Electronic – repeatedly turning an incandescent light bulb on and off every 20 seconds will cause damage to the bulb

energylightrelay

I have seen similar questions to this one but none of them were asked in the range of seconds only minutes.

I just finished building a incubator for chicken eggs and I am using an incandescent light bulb as source of heat. The thing is I used a pretty sensible digital termometer an the light bulb turns on, last ~20 seconds on and then turns off again.
I'm worried this will cause any damage to the light bulb or the relay that acts as a switch.

The incubator works well but I dont want to replace parts every week.

Best Answer

I'm not sure this is so mich an "original" answer as a combination/explanation/redinement of the other 2 already posted answers, but I'll try to help a bit.

  1. As transistor pointed out in the question comments, the 'bulb'-life impact of rapid switching on several varieties of lights is discussed in some detail in If I flick the light switch on and off will it damage the light?

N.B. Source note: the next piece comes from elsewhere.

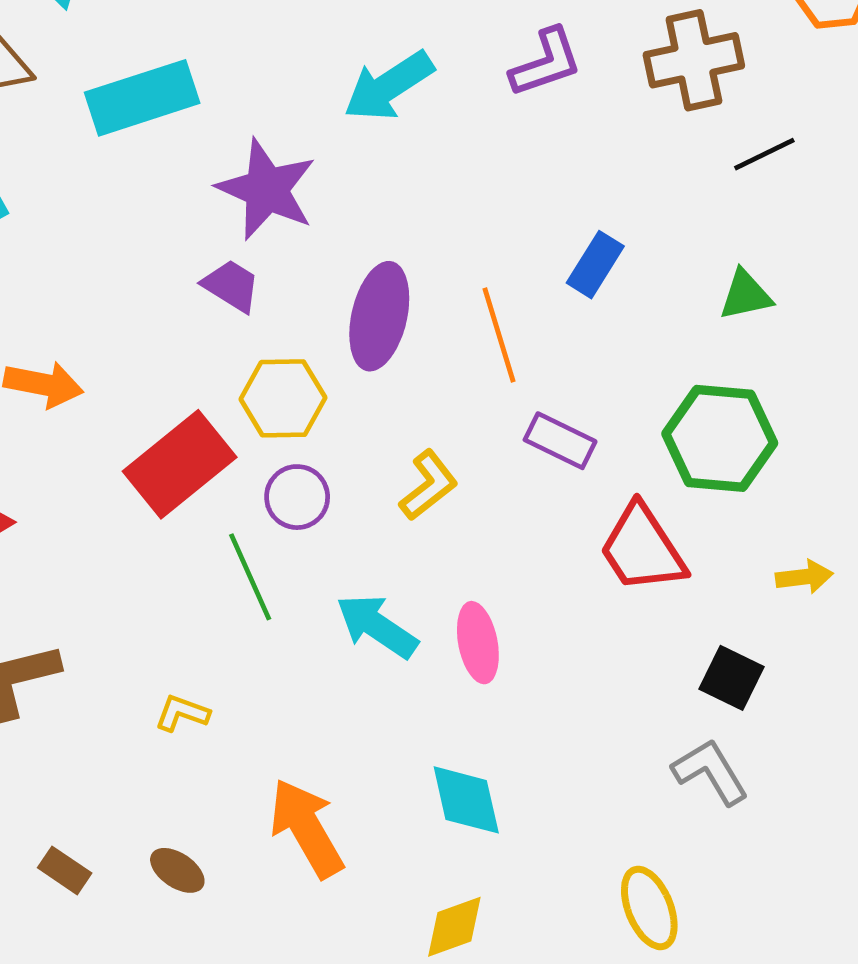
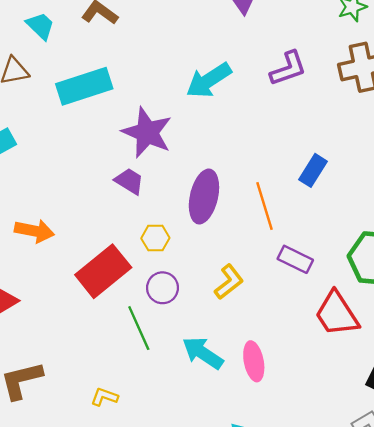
yellow hexagon: (283, 398) -> (155, 238), size x0.7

  2. Autistic, Rothloup, and 2 posters in the other thread are all right about 'dimming' the incandescent greatly improving bulb life.

    • I would recommend using an inductor in SMPS buck-converter arrangement as likely being the most efficient (be careful though, the efficiency of that one inductor could surprise you, incandescents have a very non-linear response & tend to respond well to under-voltage drive).
    • While the buck converter could arguably be run on from non-rectified ac current, I would personally recommend using rectified & conditioned/smoothed DC (for predictable performance), and a pwm management that never cycles slower that 40KHz (so you don't have to hear it 'sing').
  3. You should definitely replace the relay with solid-state components.

    • At the least, a triac or optoisolator/'solid state relay' can switch your load faster than a mec. relay & love longer.
    • Better by far would be using a bridge rectifier & a capacitor to convert your input to smoothed/conditioned DC, then use a power MOSFET (if you get a 'logic-level drive' one, it won't even need any external buffering transistors) to run the aforementioned buck converter.
  4. Putting it all together, if you PWM a buck converter, with solid-state switchgear, to keep the light somewhere between 'just warm' and 'hot, but barely glowing,' you should be able to maximize your energy efficiency, component lifetime, and the precision/stability of your incubator's temperature control.